Make it nice and people will come Ray. People will come (or cum depending how you see it).
 
I can see the argument against many of our cities vs. their suburbs or even exurbs, particularly the ones that developed/expanded in the last 75 years. There's really no purpose to them - Kansas City, Houston, Atlanta, Nashville, Tampa, Charlotte, Denver, San Diego, etc. They are essentially suburbs with small inaccessible centers.

Our older cities had it figured out 75 years ago and have spent the better part of it reorganizing and redeveloping from deindustrialization, suburban flight, and concentrated poverty. Some are further along than others. Those were, are, and will again be the centers of art, culture, wealth, opportunities, etc. because they were designed to stand independently. Suburbs, exurbs, and rural areas are just leaches attached to them.
 
I would prefer to life in the country. The only issue that the wife and I are facing is the difference In restaurant quality. Ft. Lauderdale be rural iowa.

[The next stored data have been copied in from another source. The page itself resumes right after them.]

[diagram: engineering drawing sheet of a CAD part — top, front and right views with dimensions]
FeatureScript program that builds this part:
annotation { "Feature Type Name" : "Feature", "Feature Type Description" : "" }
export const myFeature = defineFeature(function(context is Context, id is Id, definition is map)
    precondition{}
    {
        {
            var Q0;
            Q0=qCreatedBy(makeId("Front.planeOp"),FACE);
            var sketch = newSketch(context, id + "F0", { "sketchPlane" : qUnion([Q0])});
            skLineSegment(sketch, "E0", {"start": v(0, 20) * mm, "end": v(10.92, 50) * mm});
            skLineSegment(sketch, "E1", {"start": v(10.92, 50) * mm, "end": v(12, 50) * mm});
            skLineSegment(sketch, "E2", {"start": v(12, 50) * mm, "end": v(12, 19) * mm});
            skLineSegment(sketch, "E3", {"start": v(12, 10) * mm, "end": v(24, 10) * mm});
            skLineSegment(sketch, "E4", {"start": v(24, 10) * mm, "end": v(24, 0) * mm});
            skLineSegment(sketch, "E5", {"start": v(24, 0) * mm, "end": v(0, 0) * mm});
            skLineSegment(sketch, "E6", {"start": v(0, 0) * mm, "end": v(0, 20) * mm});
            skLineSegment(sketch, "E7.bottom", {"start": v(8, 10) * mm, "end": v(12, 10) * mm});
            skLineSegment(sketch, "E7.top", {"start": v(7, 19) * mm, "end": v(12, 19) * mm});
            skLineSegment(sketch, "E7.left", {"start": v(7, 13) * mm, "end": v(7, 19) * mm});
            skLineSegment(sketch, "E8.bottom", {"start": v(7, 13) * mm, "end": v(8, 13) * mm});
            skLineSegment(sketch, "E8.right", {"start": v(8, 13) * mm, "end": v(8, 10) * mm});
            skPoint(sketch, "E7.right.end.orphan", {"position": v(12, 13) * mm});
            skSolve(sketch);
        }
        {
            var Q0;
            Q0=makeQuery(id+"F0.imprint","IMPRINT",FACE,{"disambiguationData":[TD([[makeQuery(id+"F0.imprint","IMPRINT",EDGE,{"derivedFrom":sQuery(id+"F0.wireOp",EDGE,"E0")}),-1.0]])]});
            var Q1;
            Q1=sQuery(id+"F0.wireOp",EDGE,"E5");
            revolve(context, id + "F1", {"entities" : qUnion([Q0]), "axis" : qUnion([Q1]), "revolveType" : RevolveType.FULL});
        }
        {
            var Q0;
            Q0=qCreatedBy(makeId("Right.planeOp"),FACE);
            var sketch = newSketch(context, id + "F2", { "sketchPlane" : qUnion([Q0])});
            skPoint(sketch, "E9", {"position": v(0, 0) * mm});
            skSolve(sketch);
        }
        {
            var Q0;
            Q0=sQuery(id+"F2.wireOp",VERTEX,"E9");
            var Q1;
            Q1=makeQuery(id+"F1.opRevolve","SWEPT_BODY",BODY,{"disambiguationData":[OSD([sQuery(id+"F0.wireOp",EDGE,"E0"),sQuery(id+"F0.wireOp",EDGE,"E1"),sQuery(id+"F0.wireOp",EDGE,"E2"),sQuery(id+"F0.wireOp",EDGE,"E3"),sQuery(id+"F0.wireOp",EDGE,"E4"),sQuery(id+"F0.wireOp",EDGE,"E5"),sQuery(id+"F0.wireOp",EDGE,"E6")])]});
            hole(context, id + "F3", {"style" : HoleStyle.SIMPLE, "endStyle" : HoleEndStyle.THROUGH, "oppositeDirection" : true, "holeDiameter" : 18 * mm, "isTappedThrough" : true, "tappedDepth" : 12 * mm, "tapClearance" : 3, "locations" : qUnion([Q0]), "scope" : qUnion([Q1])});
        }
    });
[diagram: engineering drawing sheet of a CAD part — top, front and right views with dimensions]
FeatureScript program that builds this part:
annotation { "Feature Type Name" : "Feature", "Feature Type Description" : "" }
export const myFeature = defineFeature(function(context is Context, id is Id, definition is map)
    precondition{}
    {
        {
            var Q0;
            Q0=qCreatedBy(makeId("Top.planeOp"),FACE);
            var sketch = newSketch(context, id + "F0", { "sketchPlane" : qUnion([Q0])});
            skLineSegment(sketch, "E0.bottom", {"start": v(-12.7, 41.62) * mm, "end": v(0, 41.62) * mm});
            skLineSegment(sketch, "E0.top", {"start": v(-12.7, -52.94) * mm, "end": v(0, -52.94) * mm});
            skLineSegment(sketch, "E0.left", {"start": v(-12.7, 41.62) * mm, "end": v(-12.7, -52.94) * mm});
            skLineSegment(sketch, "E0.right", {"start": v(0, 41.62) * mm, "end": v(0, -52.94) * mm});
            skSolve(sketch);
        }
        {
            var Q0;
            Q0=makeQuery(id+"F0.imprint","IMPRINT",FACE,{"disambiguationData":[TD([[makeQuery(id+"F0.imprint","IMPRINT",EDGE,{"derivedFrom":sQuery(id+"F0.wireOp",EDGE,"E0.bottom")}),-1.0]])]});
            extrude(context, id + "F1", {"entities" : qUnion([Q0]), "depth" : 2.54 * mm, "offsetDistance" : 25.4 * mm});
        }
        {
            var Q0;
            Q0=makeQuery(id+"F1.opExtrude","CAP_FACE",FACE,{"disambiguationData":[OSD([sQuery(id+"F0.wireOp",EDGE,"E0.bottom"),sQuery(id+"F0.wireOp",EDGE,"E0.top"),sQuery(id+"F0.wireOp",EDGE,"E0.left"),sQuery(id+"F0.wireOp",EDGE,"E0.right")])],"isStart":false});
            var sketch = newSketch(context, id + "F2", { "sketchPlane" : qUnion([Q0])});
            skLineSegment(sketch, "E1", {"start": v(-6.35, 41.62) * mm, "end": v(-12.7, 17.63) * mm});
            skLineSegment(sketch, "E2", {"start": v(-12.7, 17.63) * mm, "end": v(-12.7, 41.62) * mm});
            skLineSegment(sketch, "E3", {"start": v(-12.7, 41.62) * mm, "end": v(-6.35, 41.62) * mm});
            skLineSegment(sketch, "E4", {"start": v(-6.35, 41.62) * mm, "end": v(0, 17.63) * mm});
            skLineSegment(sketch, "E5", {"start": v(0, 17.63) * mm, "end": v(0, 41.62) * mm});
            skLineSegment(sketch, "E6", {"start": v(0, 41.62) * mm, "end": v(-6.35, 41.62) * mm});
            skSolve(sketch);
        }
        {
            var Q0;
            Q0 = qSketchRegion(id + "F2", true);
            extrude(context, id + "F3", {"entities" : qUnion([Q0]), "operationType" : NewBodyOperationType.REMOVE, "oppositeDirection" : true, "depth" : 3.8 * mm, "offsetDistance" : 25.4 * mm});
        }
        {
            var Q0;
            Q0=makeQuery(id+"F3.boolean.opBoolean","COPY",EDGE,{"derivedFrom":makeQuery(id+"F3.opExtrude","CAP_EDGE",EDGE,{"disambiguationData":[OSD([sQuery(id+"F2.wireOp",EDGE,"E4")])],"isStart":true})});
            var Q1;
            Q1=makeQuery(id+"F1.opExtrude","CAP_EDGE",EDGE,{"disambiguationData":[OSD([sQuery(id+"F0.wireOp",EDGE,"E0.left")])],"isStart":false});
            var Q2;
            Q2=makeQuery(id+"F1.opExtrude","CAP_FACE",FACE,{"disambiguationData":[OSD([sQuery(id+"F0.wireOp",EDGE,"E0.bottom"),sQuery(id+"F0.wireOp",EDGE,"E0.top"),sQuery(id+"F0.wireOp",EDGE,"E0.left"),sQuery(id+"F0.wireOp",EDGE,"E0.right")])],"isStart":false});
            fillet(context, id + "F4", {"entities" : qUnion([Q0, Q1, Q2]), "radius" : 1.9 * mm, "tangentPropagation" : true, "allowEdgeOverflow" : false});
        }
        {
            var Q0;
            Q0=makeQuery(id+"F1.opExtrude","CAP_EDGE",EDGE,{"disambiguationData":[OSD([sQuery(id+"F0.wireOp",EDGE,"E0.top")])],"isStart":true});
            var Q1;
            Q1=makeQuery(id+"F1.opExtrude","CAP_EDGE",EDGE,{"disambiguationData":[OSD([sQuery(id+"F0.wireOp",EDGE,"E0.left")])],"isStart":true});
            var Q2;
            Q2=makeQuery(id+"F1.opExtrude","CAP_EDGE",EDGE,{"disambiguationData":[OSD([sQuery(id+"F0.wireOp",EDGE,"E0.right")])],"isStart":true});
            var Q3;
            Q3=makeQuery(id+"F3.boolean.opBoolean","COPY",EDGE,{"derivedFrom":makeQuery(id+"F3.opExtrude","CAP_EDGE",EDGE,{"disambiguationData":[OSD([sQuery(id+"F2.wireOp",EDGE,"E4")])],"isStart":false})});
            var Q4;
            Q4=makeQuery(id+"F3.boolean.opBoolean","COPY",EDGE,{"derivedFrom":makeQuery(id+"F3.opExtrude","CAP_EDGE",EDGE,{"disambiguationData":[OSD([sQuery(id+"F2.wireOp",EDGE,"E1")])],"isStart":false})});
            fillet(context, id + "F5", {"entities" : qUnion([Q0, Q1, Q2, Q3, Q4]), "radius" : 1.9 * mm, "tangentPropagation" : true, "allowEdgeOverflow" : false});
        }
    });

The older I get the more that the city just annoys me. Traffic…but cell phones in traffic and the morons that are oblivious to the folks around them
 
Would probably be worth doing a pilot study of a similar program here in the USA, but I'm sure it would be labeled "socialism" by the mouthbreathers in Congress and never go anywhere.

I wonder, though, if individual state governments might consider it in some form.

As long as the jobs stay in the big cities, people are going to be reluctant to move. Many people live in the cities because they don't want the awful commutes into work every day.

If the government is serious about redistributing populations, then they need to get the jobs to move to the rural areas. People will follow the work.